FAIRMONT -- NASA's space-exploration family includes a surprising number of people in North Central West Virginia, according to the administration's local facility director.

"The whole rest of us are the enablers," Ned Keeler said of providing backup to explorers such as those lost in Saturday's Columbia disaster.

Locally, that assist involves testing software like that which controlled the Columbia's final glide. The angling of its tiled belly into the worst of re-entry heat and the side-to-side rolling that slows such

spacecraft down are computer-controlled. The Columbia broke apart for reasons still under study during that final phase of its 16-day mission.

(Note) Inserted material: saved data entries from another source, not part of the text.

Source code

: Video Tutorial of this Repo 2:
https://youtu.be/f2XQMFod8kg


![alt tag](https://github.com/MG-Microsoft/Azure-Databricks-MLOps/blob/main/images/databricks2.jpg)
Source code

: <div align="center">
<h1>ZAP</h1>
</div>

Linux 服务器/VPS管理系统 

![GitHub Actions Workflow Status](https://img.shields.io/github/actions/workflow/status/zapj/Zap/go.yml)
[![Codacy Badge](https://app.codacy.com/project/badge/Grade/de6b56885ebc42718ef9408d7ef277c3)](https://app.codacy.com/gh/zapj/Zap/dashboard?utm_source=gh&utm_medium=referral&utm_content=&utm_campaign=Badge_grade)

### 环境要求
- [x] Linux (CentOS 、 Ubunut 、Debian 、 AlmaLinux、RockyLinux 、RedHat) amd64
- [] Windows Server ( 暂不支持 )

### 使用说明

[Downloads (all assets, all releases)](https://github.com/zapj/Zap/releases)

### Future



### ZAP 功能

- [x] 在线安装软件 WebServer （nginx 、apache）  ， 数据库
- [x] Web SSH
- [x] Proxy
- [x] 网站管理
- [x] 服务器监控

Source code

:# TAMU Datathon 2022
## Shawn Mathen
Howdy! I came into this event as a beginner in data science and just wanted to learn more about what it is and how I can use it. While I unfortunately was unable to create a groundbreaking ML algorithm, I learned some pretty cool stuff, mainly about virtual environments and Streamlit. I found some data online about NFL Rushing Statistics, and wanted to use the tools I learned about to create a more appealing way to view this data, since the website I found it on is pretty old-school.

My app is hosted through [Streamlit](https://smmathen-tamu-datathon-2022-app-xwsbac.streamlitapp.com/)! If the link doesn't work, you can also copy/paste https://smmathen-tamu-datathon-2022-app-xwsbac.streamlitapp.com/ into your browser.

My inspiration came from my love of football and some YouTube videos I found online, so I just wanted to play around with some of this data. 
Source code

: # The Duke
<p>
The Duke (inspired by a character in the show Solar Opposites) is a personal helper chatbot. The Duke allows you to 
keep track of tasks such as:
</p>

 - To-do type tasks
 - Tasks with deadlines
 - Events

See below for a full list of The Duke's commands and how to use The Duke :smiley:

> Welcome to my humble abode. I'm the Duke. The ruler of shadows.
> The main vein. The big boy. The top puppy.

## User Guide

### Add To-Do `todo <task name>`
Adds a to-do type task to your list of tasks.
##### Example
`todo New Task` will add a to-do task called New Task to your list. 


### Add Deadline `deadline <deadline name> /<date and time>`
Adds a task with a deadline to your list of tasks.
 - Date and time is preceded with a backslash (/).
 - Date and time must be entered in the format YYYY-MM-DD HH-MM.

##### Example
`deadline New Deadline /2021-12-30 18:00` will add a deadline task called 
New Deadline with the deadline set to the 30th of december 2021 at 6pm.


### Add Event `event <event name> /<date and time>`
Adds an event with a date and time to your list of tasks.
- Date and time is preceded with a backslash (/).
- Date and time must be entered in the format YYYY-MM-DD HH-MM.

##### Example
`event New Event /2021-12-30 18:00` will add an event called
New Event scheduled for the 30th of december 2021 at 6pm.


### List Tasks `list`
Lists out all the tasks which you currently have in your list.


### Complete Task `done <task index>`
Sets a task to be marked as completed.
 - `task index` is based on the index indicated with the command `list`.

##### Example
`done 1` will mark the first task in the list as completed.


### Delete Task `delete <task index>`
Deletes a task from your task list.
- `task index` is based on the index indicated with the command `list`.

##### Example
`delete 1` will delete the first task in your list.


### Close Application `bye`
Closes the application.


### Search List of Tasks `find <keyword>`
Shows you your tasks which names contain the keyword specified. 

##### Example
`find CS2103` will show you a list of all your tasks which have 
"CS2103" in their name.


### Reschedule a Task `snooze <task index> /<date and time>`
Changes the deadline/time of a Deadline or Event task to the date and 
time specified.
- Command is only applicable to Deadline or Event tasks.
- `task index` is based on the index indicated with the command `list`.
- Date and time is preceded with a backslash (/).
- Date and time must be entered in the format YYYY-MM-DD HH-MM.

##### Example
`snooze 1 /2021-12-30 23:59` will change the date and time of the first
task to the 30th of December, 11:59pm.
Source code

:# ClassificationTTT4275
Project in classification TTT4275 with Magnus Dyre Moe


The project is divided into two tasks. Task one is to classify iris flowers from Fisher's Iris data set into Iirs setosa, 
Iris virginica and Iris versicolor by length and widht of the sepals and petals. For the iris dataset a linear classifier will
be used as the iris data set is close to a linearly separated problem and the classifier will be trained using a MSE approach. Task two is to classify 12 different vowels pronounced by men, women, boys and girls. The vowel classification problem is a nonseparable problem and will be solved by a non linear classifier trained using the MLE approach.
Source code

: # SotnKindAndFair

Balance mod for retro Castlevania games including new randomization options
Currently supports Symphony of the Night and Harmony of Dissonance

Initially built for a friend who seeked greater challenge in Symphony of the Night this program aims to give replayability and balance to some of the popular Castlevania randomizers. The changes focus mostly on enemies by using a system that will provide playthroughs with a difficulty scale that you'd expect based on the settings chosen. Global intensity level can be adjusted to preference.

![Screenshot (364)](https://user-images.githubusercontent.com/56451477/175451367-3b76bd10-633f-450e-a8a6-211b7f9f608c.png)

In addition to area National Aeronautic and Space Administration staff, Keeler said several North Central high-technology companies are part of the Independent Verification and Validation Facility's work.

They include such organizations as the Institute for Scientific Research, Inc. and Galaxy Global of Fairmont and Titan Corp., a San Diego-based firm whose Fairmont operation is the main local NASA contractor. Representatives of those businesses attended Keeler's speech, which was given at the West Virginia High Technology Consortium's monthly luncheon.

Keeler said the local NASA center has already submitted its Columbia data -- up through the time of the disaster -- for study.

Titan employees, 25 of whom are stationed in Houston, have also turned in data. A few of them are also working with the investigation team, said John Dicks, local Titan lead.

In addition to their technological ties to the Columbia, both Keeler and Dicks said area NASA employees and contractors have a strong emotional connection to all manned space missions.

"You work with these folks every day," said Dicks, who worked at Johnson Space Center in Houston for 11 years. "(When something goes wrong) there's a feeling ... you have failed your friends."

Keeler said it will take a while for local support staff to work through their grief. He noted watching Tuesday's memorial service in Houston and said someone had placed flowers at the Fairmont facility.

"But the excitement of what we do and what needs to be done will prevail," he said of getting back to work testing such software as that used in the International Space Station and the anticipated spring launch of another Mars Rover mission.

Ironically, this is not the Fairmont center's first brush with a space disaster. The facility opened in 1993 as a result of the 1986 Challenger explosion, Keeler said. A study determined a need for an independent testing facility although software problems did not contribute to that mission's failure.

Keeler spoke to the 225-person capacity crowd in lieu of Gen. Robert Foglesong, a West Virginia native who is vice chief of staff for the U.S. Air Force. Foglesong was unable to leave the capital on Wednesday.